É natural que os olhos se voltem, esperançosos, para o ex-ministro Sergio Moro. Afinal, foi o juiz que assumiu a bandeira da luta contra a corrupção e que conseguiu fazer retornar aos cofres públicos bilhões de reais surrupiados, coisa inédita no Patropi. Cabe responder se terá condições de arrumar a casa.

Bom lembrar que essa era a bandeira inicial de Bolsonaro quando iniciou o seu mandato a ponto de nomear Moro seu ministro da Justiça. A desilusão de parte a parte teve razões diferentes.
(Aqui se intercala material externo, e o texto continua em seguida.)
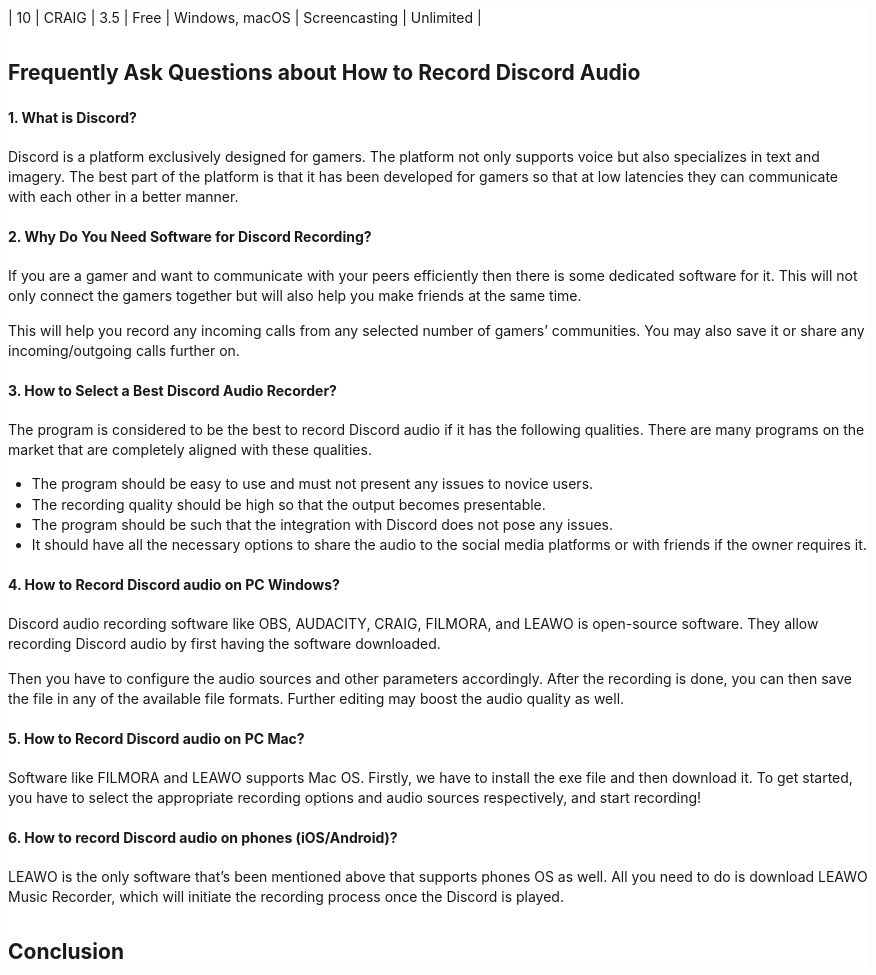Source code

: | 10  | CRAIG                | 3.5          | Free         | Windows, macOS      | Screencasting                                                           | Unlimited                 |

## Frequently Ask Questions about How to Record Discord Audio

#### 1\. What is Discord?

Discord is a platform exclusively designed for gamers. The platform not only supports voice but also specializes in text and imagery. The best part of the platform is that it has been developed for gamers so that at low latencies they can communicate with each other in a better manner.

#### 2\. Why Do You Need Software for Discord Recording?

If you are a gamer and want to communicate with your peers efficiently then there is some dedicated software for it. This will not only connect the gamers together but will also help you make friends at the same time.

This will help you record any incoming calls from any selected number of gamers’ communities. You may also save it or share any incoming/outgoing calls further on.

#### 3\. How to Select a Best Discord Audio Recorder?

The program is considered to be the best to record Discord audio if it has the following qualities. There are many programs on the market that are completely aligned with these qualities.

* The program should be easy to use and must not present any issues to novice users.
* The recording quality should be high so that the output becomes presentable.
* The program should be such that the integration with Discord does not pose any issues.
* It should have all the necessary options to share the audio to the social media platforms or with friends if the owner requires it.

#### 4\. How to Record Discord audio on PC Windows?

Discord audio recording software like OBS, AUDACITY, CRAIG, FILMORA, and LEAWO is open-source software. They allow recording Discord audio by first having the software downloaded.

Then you have to configure the audio sources and other parameters accordingly. After the recording is done, you can then save the file in any of the available file formats. Further editing may boost the audio quality as well.

#### 5\. How to Record Discord audio on PC Mac?

Software like FILMORA and LEAWO supports Mac OS. Firstly, we have to install the exe file and then download it. To get started, you have to select the appropriate recording options and audio sources respectively, and start recording!

#### 6\. How to record Discord audio on phones (iOS/Android)?

LEAWO is the only software that’s been mentioned above that supports phones OS as well. All you need to do is download LEAWO Music Recorder, which will initiate the recording process once the Discord is played.

## Conclusion
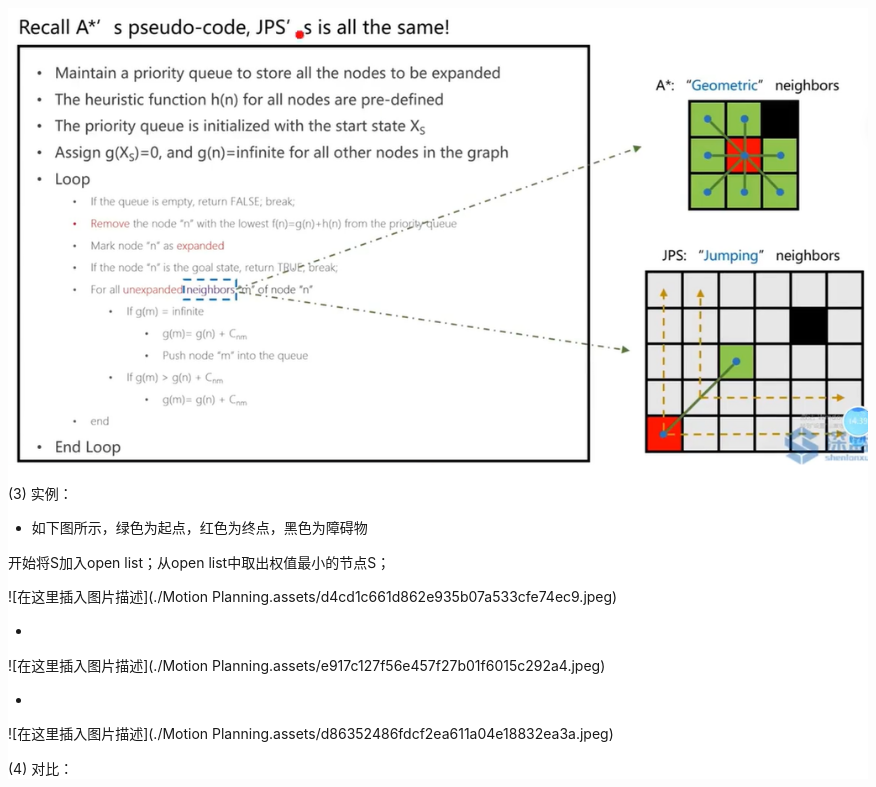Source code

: <img src="./Motion Planning.assets/image-20250524152141842.png" alt="image-20250524152141842" style="zoom:;" />



(3) 实例：

* 如下图所示，绿色为起点，红色为终点，黑色为障碍物

开始将S加入open list；从open list中取出权值最小的节点S；

![在这里插入图片描述](./Motion Planning.assets/d4cd1c661d862e935b07a533cfe74ec9.jpeg)

* 

![在这里插入图片描述](./Motion Planning.assets/e917c127f56e457f27b01f6015c292a4.jpeg)

* 

![在这里插入图片描述](./Motion Planning.assets/d86352486fdcf2ea611a04e18832ea3a.jpeg)



(4) 对比：















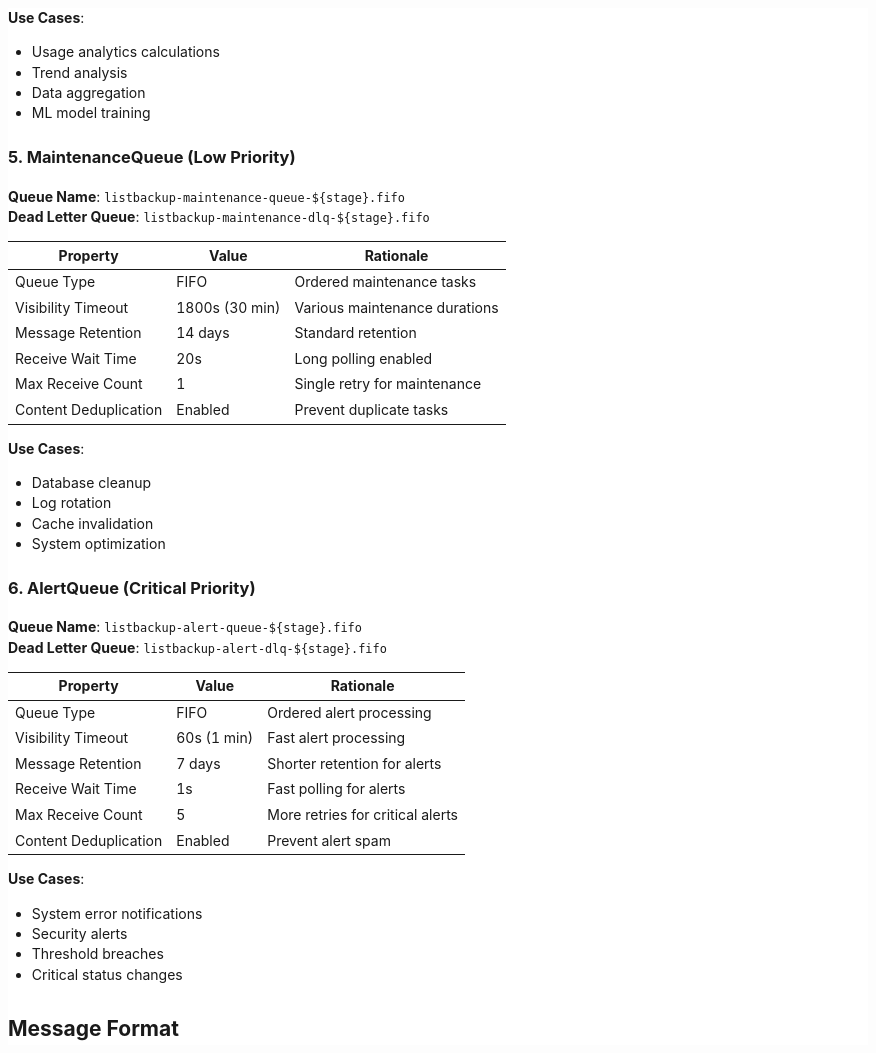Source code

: **Use Cases**:
- Usage analytics calculations
- Trend analysis
- Data aggregation
- ML model training

### 5. MaintenanceQueue (Low Priority)
**Queue Name**: `listbackup-maintenance-queue-${stage}.fifo`  
**Dead Letter Queue**: `listbackup-maintenance-dlq-${stage}.fifo`

| Property | Value | Rationale |
|----------|-------|-----------|
| Queue Type | FIFO | Ordered maintenance tasks |
| Visibility Timeout | 1800s (30 min) | Various maintenance durations |
| Message Retention | 14 days | Standard retention |
| Receive Wait Time | 20s | Long polling enabled |
| Max Receive Count | 1 | Single retry for maintenance |
| Content Deduplication | Enabled | Prevent duplicate tasks |

**Use Cases**:
- Database cleanup
- Log rotation
- Cache invalidation
- System optimization

### 6. AlertQueue (Critical Priority)
**Queue Name**: `listbackup-alert-queue-${stage}.fifo`  
**Dead Letter Queue**: `listbackup-alert-dlq-${stage}.fifo`

| Property | Value | Rationale |
|----------|-------|-----------|
| Queue Type | FIFO | Ordered alert processing |
| Visibility Timeout | 60s (1 min) | Fast alert processing |
| Message Retention | 7 days | Shorter retention for alerts |
| Receive Wait Time | 1s | Fast polling for alerts |
| Max Receive Count | 5 | More retries for critical alerts |
| Content Deduplication | Enabled | Prevent alert spam |

**Use Cases**:
- System error notifications
- Security alerts
- Threshold breaches
- Critical status changes

## Message Format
A de Bolsonaro diz respeito ao grau de corrupção da máquina pública brasileira, que o levou a abraçar o Centrão, e a se render à defesa dos filhos nos processos relativos às “rachadinhas”. A de Moro terá a ver com o futuro, pois a mesma máquina continuará em operação.

E aqui adentramos nas questões de fundo, mal ou não resolvidas faz muitas décadas. Em meu artigo da semana passada, eu tratei de duas delas: a perniciosa junção na pessoa do presidente da república das chefias de Estado e de governo; e a participação dos militares na política, com seu saldo nefasto em toda a América Latina.

Imaginemos, agora, Sergio Moro eleito, já que nos parece a novidade no pedaço, que inclui Felipe D´Avila, do Partido Novo. Além dos problemas arrolados no parágrafo anterior, outros de igual ou maior peso entram nessa fila de desafios não-enfrentados. Listarei mais sete, imprescindíveis, para que o País entre nos eixos: o voto distrital puro e a possibilidade de revogação de mandatos (recall) para que o eleitor tenha controle sobre seu representante; corrupção sob controle efetivo; enxugamento do número de partidos para lhes dar nitidez ideológica; educação pública de qualidade; bônus por desempenho (performance bond), um seguro que permite praticamente erradicar corrupção em obras pública; e a restauração da confiança popular nas instituições, hoje no nível do tornozelo, fato confirmado por pesquisa do Datafolha.

Os países considerados bem resolvidos ou razoavelmente bem sucedidos na esfera político-econômico-institucional satisfazem a maioria ou todos esses requisitos. A má notícia é que a continuar desse jeito, nem Moro, nem futuros presidentes vão conseguir realizar o que sempre prometem porque as questões de fundo continuam sob o tapete, permitindo a continuação da corrupção sistêmica, da desigualdade brutal e do status de um Povo a serviço da alta burocracia quando devia ser o inverso.

A boa notícia é o exemplo da população que já começa a ser mexer antes mesmo do pós-pandemia. Corre nas redes sociais um abaixo assinado, já com mais de 400 mil assinaturas, contra os salários estratosféricos da alta burocracia. O lado dramático é que as referidas questões de fundo, críticas para destravar o País, até o momento, não fazem parte da plataforma dos candidatos à presidência da república.